Most of the carcase was salted down in a salting lead, a shallow wooden trough usually lined with lead so as to be leakproof. A layer of salt in the bottom, then the meat covered with further salt, started the process. Usually, where the bones showed at the surface of the hams a pinch of saltpetre ensured that the cure went well. Daily basting with the liquor that formed gave complete penetration of the salt. To cure the pig a 28lb block of salt was purchased; this then had to be crushed into granular form to be used.
Once cured, the meat would be drained and then hung – probably in the chimney corner – to dry. Looking up at eight hams of varying size hanging from a big beam crossing a a farmhouse kitchen, the owner remarked on my “admiring his pictures”! The hams were from successive years pigs and he would leave them hanging for 4 years before soaking and cooking. I believe that this practice resulted in rather tough and very strong flavoured ham. Most people ate up their pigs more quickly that that but the fact is that today’s bacon and ham cured in brine, under pressure, for a very short time, neither keeps nor tastes anything like the proper home cure.
At the end of the website entry describing the unveiling of the Advent Calendar Window at Westfield in Park Lane, I wrote a little of my boyhood in (half of) that cottage in Park Lane (more traditionally known as “Dark Lane”). As well as the chicken run, the cottage garden contained a pigsty, with a new pig annually. My father was a member of the Village Pig Club, just as described by Donald. However, both my mother and I were far too tender hearted for the realities of village life. We always gave our pigs pet names and became very fond of them. We dreaded my father’s announcement that “George Taylor’s coming tomorrow!” She would take me on a long walk in the countryside, returning long after the deed had been done. It was sheer hypocrisy, of course, because we were both only too willing to to join in the meat eating orgy that followed, she being particularly fond of pig’s trotters!

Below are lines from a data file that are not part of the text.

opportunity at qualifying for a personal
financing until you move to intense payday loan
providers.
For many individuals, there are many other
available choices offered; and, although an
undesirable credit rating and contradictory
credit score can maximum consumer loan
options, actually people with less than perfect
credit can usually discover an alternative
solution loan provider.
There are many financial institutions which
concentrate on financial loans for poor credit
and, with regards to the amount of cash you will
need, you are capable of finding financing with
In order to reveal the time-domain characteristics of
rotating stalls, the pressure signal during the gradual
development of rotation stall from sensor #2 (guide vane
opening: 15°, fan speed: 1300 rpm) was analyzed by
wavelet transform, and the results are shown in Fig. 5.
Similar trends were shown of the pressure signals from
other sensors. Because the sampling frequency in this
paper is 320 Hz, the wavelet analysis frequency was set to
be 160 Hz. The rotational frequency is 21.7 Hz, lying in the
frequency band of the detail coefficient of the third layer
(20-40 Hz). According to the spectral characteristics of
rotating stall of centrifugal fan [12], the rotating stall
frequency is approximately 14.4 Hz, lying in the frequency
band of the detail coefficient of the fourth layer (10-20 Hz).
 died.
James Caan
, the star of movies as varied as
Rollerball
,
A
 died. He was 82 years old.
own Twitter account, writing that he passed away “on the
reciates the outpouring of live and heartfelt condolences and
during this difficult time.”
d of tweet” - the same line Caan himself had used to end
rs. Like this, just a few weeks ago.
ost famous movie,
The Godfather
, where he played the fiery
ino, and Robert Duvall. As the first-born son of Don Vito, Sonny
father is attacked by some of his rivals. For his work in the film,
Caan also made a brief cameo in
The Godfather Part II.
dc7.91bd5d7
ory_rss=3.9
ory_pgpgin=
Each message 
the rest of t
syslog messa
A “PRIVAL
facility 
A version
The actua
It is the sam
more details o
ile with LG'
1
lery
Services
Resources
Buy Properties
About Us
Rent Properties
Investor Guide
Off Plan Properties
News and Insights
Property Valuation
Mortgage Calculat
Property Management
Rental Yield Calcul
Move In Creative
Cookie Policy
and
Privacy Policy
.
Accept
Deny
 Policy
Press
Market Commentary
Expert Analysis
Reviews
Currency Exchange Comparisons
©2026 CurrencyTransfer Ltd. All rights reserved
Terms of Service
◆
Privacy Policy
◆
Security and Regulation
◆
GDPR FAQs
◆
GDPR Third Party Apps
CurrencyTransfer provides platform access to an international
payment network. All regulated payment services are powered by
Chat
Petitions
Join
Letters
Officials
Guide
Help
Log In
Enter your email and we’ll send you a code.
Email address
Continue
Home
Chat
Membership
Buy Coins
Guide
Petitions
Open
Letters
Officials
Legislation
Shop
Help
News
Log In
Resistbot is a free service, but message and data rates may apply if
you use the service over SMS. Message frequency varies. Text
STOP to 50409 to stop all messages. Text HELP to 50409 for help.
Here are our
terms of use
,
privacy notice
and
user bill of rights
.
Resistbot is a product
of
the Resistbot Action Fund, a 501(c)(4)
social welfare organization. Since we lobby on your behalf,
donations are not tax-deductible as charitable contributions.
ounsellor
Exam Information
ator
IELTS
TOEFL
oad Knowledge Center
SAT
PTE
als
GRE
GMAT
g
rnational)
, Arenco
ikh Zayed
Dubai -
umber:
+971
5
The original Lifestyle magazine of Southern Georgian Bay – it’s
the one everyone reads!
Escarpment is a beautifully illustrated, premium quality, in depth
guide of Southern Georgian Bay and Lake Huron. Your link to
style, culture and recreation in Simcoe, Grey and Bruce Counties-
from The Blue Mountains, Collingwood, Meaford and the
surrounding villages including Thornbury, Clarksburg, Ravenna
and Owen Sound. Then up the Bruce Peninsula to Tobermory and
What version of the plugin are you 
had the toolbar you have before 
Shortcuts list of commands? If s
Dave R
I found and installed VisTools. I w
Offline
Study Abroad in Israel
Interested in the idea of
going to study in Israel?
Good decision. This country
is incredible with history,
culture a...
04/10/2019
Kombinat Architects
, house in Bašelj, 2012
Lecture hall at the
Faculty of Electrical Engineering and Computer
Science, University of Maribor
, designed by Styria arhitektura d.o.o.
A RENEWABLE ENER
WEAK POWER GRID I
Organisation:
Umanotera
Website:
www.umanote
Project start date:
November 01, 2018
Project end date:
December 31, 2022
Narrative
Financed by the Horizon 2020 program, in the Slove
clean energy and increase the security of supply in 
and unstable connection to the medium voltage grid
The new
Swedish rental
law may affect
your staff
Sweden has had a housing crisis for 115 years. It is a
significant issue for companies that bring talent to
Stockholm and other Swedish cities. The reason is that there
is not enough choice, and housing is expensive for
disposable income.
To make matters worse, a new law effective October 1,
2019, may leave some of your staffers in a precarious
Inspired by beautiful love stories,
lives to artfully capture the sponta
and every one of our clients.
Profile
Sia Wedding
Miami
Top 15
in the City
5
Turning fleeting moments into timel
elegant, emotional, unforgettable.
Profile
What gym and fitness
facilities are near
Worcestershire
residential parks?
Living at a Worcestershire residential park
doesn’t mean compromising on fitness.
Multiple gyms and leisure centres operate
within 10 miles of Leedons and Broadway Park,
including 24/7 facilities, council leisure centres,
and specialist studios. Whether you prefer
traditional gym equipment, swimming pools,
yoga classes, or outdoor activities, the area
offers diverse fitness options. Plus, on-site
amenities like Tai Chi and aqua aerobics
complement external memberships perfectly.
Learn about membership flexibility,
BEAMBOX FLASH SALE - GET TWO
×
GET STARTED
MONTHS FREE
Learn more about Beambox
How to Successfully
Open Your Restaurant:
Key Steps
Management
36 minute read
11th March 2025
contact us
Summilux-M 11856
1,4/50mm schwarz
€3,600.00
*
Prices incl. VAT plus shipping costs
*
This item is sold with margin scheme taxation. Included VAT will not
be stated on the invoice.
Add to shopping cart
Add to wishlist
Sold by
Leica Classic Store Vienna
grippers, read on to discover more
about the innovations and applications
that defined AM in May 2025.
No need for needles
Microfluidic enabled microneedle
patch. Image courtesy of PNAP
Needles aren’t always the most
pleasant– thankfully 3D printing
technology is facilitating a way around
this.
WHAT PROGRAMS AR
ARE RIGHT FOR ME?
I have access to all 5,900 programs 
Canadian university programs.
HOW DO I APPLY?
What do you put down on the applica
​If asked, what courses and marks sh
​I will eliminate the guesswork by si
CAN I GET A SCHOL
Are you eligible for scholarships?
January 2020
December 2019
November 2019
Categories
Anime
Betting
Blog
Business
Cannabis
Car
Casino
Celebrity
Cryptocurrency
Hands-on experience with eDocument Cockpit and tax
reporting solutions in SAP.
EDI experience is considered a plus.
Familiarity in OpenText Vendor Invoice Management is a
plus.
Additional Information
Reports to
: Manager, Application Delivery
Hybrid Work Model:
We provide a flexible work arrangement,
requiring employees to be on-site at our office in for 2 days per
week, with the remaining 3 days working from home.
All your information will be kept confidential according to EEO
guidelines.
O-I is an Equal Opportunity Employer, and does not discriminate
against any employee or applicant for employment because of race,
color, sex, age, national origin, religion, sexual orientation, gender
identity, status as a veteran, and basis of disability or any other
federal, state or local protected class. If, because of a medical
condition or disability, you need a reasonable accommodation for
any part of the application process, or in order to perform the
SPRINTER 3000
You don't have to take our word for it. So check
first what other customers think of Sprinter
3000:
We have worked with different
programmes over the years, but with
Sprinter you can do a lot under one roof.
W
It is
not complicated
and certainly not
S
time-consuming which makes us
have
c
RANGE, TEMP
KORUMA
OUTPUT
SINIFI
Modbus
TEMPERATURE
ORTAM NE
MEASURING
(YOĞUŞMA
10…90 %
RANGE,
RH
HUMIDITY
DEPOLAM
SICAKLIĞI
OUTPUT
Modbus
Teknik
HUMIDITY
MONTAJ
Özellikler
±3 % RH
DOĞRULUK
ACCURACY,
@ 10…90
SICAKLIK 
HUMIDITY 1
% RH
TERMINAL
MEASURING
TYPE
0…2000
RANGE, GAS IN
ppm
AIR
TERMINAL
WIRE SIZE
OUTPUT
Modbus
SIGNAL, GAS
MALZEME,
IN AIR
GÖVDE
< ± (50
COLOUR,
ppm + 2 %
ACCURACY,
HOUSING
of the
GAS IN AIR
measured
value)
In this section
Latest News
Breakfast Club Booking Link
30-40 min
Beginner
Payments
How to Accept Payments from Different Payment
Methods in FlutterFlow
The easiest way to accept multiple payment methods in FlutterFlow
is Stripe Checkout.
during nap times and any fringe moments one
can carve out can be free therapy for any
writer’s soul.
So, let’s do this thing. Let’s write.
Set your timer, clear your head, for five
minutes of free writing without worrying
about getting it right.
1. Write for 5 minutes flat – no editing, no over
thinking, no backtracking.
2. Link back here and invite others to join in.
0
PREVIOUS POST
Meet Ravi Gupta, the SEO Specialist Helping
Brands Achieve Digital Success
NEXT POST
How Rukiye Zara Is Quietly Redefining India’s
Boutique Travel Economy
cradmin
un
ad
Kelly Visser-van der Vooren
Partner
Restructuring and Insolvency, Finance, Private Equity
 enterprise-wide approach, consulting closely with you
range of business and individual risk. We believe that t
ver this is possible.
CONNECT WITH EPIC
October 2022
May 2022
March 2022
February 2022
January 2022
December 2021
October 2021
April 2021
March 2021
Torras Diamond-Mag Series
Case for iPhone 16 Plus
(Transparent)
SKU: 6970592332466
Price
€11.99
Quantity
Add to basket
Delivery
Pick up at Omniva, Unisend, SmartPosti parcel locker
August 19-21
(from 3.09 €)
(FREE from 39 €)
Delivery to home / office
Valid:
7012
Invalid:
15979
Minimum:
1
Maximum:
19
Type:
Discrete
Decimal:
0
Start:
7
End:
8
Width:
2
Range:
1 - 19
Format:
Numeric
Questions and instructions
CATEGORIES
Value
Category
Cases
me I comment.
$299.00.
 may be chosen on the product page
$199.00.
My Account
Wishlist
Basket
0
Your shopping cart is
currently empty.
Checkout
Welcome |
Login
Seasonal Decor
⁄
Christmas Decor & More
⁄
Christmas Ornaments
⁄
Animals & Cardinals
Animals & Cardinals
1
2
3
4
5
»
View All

Just as Donald wrote in his article, the hams were indeed kept in the chimney corner, wrapped in old sewn up pillow cases! I vividly remember one of them being carefully taken down and stowed in the pre-war Austin 10 with lots of eggs, at the start of the only real seaside holiday of my childhood, to Devon and Cornwall in 1949. It was a glorious summer and we camped in my tiny child’s play tent comprising a single layer of cotton, at night simply sleeping on a blanket stretched out over an old army groundsheet with another blanket pulled over us. Dad converted a large biscuit tin to house the primus stove over which rested the frying pan containing the ham and eggs that were our daily (and delicious) dinner. Tea to follow, with fresh milk in a can from whichever farm we were camping at. Simple pleasures.